173 Denomino como cirurgia de recreação toda a prática de cirurgia plástica meramente estética,

cuja finalidade não se prende com qualquer necessidade clínica, mas meramente por capricho do sujeito que pretende “corrigir” elementos que, segundo os seus padrões de beleza, podem ser aprimorados.

Na arena de ORLAN, a maca de operações, vislumbram-se os médicos como carrascos, e os seus utensílios como instrumentos de tortura. Aqui o interrogatório não se prende com a averiguação da fé da performer, mas antes com o verificar da estética que a própria proclama como arte. Não tem um verdugo que a coloque inevitavelmente naquela situação, mas é a artista que, iniludivelmente, se lança para esta experiência – lembrando de resto todos os mártires que se lançaram espontaneamente para as fogueiras, prescindindo de qualquer acusação ou acto de condenação. O propósito desses mártires, tanto quanto de ORLAN, está para lá de qualquer processo inquisitório – prende-se com uma missão maior, de santidade, que comprove aquilo que são, mártires das suas convicções – religiosas, no caso dos mártires, estéticas e artísticas no caso de ORLAN. Por sua vez, a atitude de ORLAN reflecte a situação do mártir, que ali se encontra na ausência de dor, a recitar textos e poemas à medida que se dá a sua transformação, à medida que ascende a uma outra condição.

A performance La réincarnation de sainte ORLAN levanta questões do domínio do cristianismo que se prendem com a transubstanciação da carne e a ressurreição do sujeito.

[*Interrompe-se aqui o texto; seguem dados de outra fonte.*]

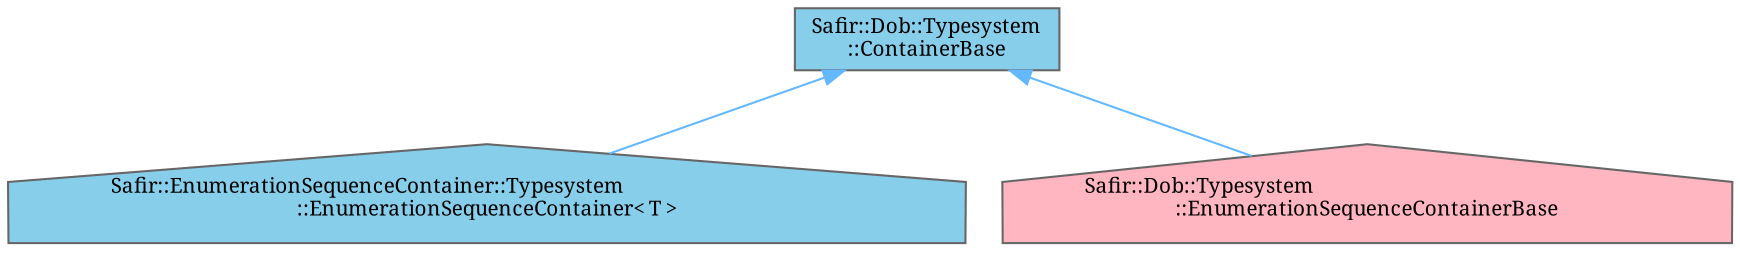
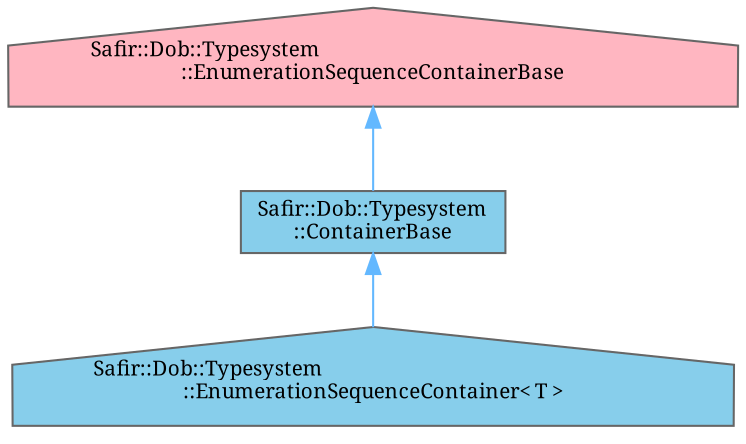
  digraph {
    fontname="Noto Serif"
    node [color=gray40 fillcolor=skyblue fontname="Noto Serif" fontsize=10 shape=house style=filled]
    edge [color=steelblue1 dir=back fontname="Noto Serif" fontsize=10 labelfontname=Helvetica labelfontsize=10 style=solid]
-   n1 [fontcolor=black height=0.2 label="Safir::EnumerationSequenceContainer::Typesystem\l::EnumerationSequenceContainer\< T \>" width=0.4]
+   n1 [fontcolor=black height=0.2 label="Safir::Dob::Typesystem\l::EnumerationSequenceContainer\< T \>" width=0.4]
    n2 [fillcolor=lightpink height=0.2 label="Safir::Dob::Typesystem\l::EnumerationSequenceContainerBase" width=0.4]
    n3 [height=0.2 label="Safir::Dob::Typesystem\l::ContainerBase" shape=box width=0.4]
    n3 -> n1
-   n3 -> n2
+   n2 -> n3
  }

A performer concretiza a transubstanciação da sua carne ao transformar-se numa obra de arte, indo além da substância concreta que é o seu corpo. ORLAN pratica operações que reconfiguram a sua carne, modifica a sua aparência física, e ressuscita do bloco de operações para uma nova vida que será vivida por um corpo renascido, recuperado de uma vivência antiga, onde a artista encaixa o tema da reencarnação de modo inusitado, conforme já foi explicado.